# What the exercise asks
Would you set down every entry again, exactly as written?

# Available data
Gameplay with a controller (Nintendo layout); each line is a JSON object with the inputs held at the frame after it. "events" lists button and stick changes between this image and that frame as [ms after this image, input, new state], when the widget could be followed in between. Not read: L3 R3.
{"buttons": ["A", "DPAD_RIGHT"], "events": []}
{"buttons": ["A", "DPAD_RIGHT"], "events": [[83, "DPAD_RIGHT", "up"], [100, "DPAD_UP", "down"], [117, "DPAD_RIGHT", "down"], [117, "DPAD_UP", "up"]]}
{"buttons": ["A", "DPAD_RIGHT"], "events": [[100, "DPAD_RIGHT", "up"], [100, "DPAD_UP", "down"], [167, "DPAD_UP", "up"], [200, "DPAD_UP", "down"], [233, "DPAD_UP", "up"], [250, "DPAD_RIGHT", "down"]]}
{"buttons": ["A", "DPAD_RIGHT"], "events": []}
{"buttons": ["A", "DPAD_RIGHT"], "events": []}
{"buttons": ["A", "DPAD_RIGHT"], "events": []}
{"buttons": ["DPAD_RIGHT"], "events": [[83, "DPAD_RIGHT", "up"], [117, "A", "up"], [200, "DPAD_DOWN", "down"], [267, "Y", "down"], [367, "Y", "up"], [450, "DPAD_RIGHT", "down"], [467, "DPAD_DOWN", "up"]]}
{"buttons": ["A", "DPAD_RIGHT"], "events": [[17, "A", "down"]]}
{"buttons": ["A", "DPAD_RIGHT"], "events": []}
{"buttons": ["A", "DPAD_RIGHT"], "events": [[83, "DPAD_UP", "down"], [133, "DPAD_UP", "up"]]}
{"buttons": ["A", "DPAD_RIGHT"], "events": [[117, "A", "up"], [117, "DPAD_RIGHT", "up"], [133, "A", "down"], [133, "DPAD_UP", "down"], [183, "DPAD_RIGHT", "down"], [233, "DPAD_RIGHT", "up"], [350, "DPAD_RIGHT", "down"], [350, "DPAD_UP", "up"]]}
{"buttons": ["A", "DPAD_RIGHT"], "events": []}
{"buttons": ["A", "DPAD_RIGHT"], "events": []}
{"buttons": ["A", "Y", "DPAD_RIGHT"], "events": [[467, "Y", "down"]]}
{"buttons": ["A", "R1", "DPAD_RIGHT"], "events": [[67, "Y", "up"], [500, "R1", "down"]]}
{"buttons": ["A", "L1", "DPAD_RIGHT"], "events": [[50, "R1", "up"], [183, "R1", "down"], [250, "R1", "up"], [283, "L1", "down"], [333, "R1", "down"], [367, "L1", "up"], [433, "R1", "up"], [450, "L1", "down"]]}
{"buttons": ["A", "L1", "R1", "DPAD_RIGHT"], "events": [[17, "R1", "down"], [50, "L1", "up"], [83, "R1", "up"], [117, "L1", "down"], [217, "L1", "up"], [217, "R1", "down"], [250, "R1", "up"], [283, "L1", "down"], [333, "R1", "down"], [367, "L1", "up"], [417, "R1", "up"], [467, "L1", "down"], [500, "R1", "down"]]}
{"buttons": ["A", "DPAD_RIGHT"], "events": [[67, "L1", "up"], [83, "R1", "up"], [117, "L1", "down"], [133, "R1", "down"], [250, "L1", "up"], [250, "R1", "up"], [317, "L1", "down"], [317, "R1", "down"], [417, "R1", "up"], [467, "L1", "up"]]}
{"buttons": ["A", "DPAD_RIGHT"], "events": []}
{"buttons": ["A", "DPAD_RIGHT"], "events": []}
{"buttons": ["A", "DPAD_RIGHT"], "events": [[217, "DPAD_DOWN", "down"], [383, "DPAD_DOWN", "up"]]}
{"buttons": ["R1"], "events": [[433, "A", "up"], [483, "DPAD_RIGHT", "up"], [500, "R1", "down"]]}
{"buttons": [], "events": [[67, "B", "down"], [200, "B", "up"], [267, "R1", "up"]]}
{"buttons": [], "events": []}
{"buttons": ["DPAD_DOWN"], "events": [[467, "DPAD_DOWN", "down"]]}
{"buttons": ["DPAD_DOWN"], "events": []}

# Exercise output
Gameplay with a controller (Nintendo layout); each line is a JSON object with the inputs held at the frame after it. "events" lists button and stick changes between this image and that frame as [ms after this image, input, new state], when the widget could be followed in between. Not read: L3 R3.
{"buttons": ["A", "DPAD_RIGHT"], "events": []}
{"buttons": ["A", "DPAD_RIGHT"], "events": [[83, "DPAD_RIGHT", "up"], [100, "DPAD_UP", "down"], [117, "DPAD_RIGHT", "down"], [117, "DPAD_UP", "up"]]}
{"buttons": ["A", "DPAD_RIGHT"], "events": [[100, "DPAD_RIGHT", "up"], [100, "DPAD_UP", "down"], [167, "DPAD_UP", "up"], [200, "DPAD_UP", "down"], [233, "DPAD_UP", "up"], [250, "DPAD_RIGHT", "down"]]}
{"buttons": ["A", "DPAD_RIGHT"], "events": []}
{"buttons": ["A", "DPAD_RIGHT"], "events": []}
{"buttons": ["A", "DPAD_RIGHT"], "events": []}
{"buttons": ["DPAD_RIGHT"], "events": [[83, "DPAD_RIGHT", "up"], [117, "A", "up"], [200, "DPAD_DOWN", "down"], [267, "Y", "down"], [367, "Y", "up"], [450, "DPAD_RIGHT", "down"], [467, "DPAD_DOWN", "up"]]}
{"buttons": ["A", "DPAD_RIGHT"], "events": [[17, "A", "down"]]}
{"buttons": ["A", "DPAD_RIGHT"], "events": []}
{"buttons": ["A", "DPAD_RIGHT"], "events": [[83, "DPAD_UP", "down"], [133, "DPAD_UP", "up"]]}
{"buttons": ["A", "DPAD_RIGHT"], "events": [[117, "A", "up"], [117, "DPAD_RIGHT", "up"], [133, "A", "down"], [133, "DPAD_UP", "down"], [183, "DPAD_RIGHT", "down"], [233, "DPAD_RIGHT", "up"], [350, "DPAD_RIGHT", "down"], [350, "DPAD_UP", "up"]]}
{"buttons": ["A", "DPAD_RIGHT"], "events": []}
{"buttons": ["A", "DPAD_RIGHT"], "events": []}
{"buttons": ["A", "Y", "DPAD_RIGHT"], "events": [[467, "Y", "down"]]}
{"buttons": ["A", "R1", "DPAD_RIGHT"], "events": [[67, "Y", "up"], [500, "R1", "down"]]}
{"buttons": ["A", "L1", "DPAD_RIGHT"], "events": [[50, "R1", "up"], [183, "R1", "down"], [250, "R1", "up"], [283, "L1", "down"], [333, "R1", "down"], [367, "L1", "up"], [433, "R1", "up"], [450, "L1", "down"]]}
{"buttons": ["A", "L1", "R1", "DPAD_RIGHT"], "events": [[17, "R1", "down"], [50, "L1", "up"], [83, "R1", "up"], [117, "L1", "down"], [217, "L1", "up"], [217, "R1", "down"], [250, "R1", "up"], [283, "L1", "down"], [333, "R1", "down"], [367, "L1", "up"], [417, "R1", "up"], [467, "L1", "down"], [500, "R1", "down"]]}
{"buttons": ["A", "DPAD_RIGHT"], "events": [[67, "L1", "up"], [83, "R1", "up"], [117, "L1", "down"], [133, "R1", "down"], [250, "L1", "up"], [250, "R1", "up"], [317, "L1", "down"], [317, "R1", "down"], [417, "R1", "up"], [467, "L1", "up"]]}
{"buttons": ["A", "DPAD_RIGHT"], "events": []}
{"buttons": ["A", "DPAD_RIGHT"], "events": []}
{"buttons": ["A", "DPAD_RIGHT"], "events": [[217, "DPAD_DOWN", "down"], [383, "DPAD_DOWN", "up"]]}
{"buttons": ["R1"], "events": [[433, "A", "up"], [483, "DPAD_RIGHT", "up"], [500, "R1", "down"]]}
{"buttons": [], "events": [[67, "B", "down"], [200, "B", "up"], [267, "R1", "up"]]}
{"buttons": [], "events": []}
{"buttons": ["DPAD_DOWN"], "events": [[467, "DPAD_DOWN", "down"]]}
{"buttons": ["DPAD_DOWN"], "events": []}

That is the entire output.